▸ **Aim of the exercise**: Write out again the lines below, starting at the line with "What is the greatest value displayed?" and ending at the line with "What is the highest", with both of those lines included. Leave out the pictures.

▸ **Input for this task**:

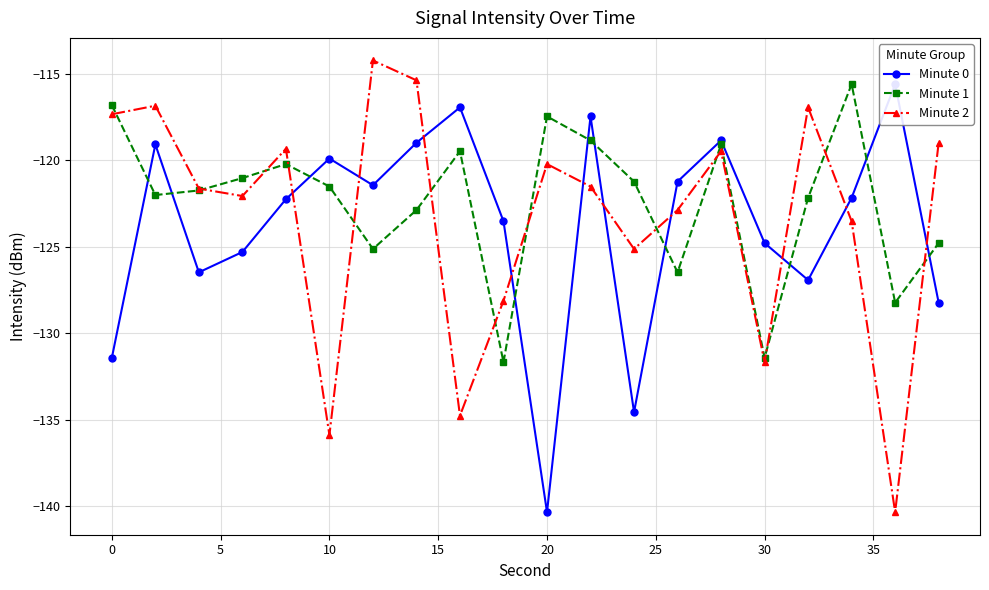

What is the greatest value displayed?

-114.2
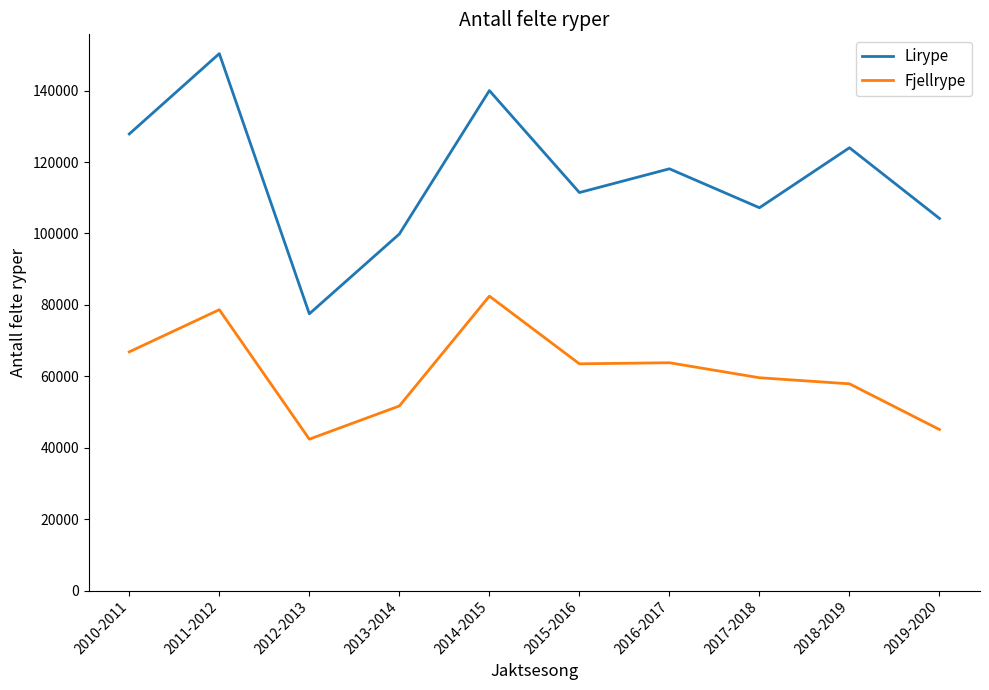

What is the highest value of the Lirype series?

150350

* * *

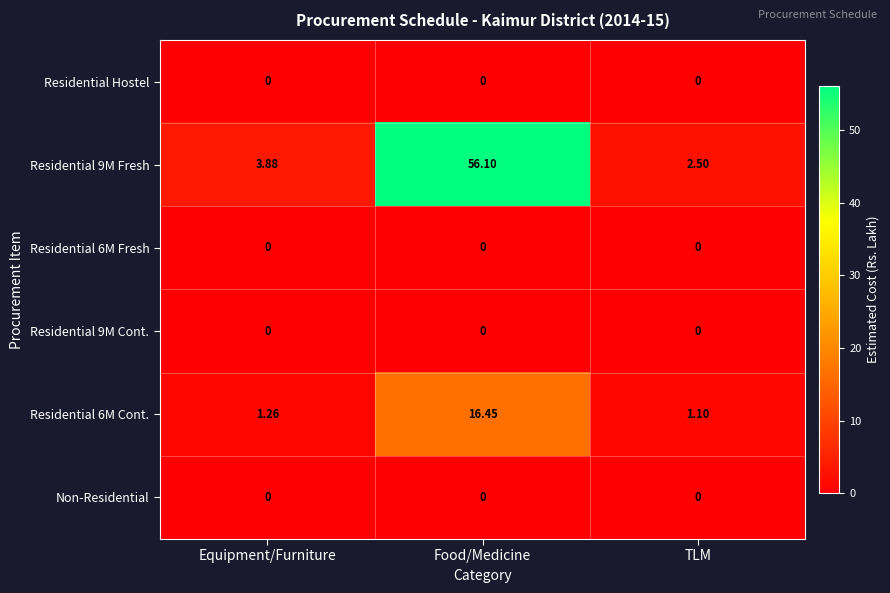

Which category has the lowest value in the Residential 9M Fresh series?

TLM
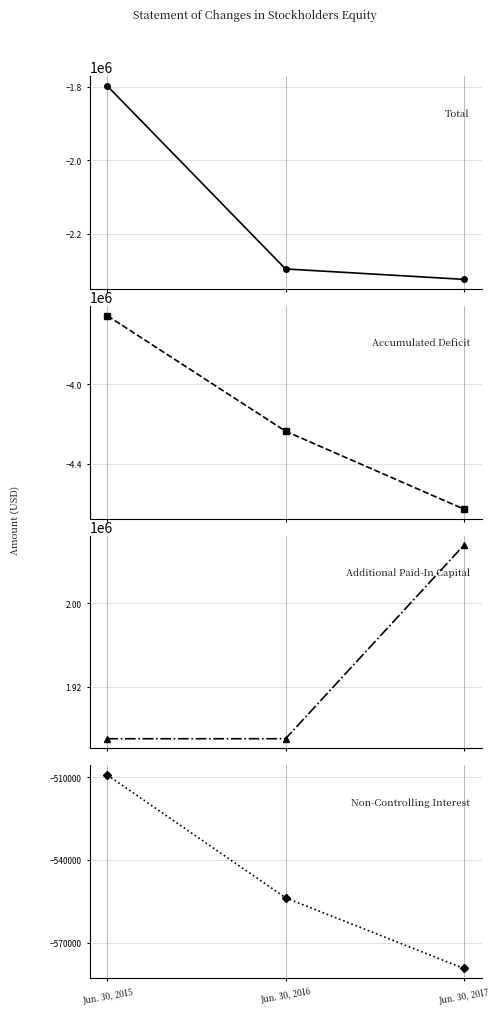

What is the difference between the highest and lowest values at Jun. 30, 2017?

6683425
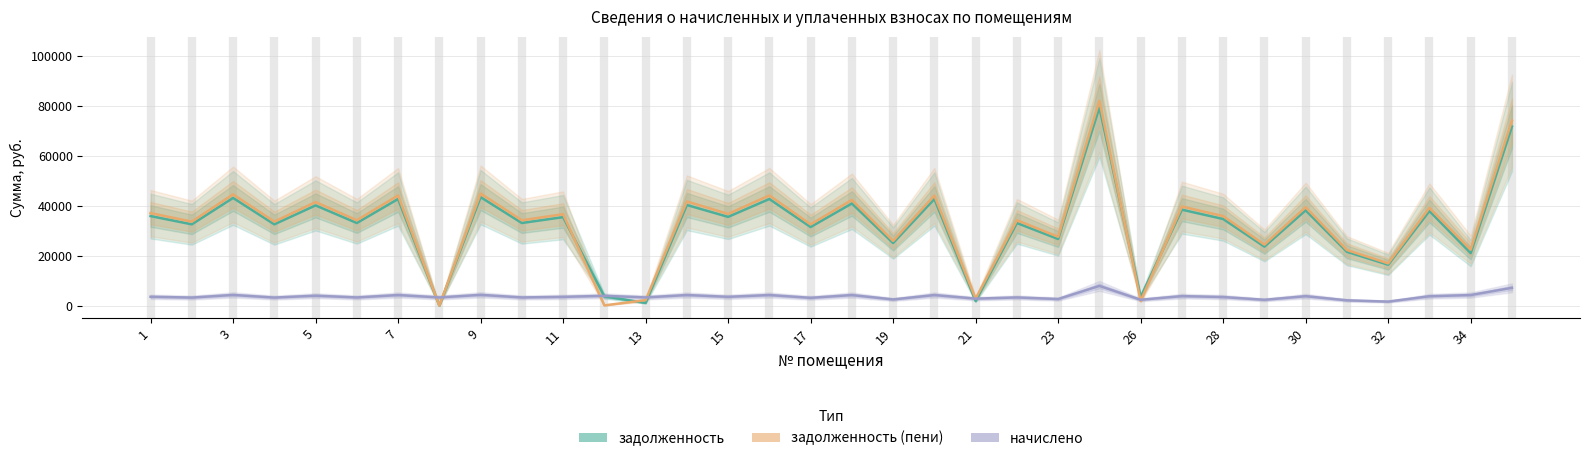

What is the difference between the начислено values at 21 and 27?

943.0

▸ **Response to the task**:
What is the greatest value displayed?

-114.2

What is the highest value of the Lirype series?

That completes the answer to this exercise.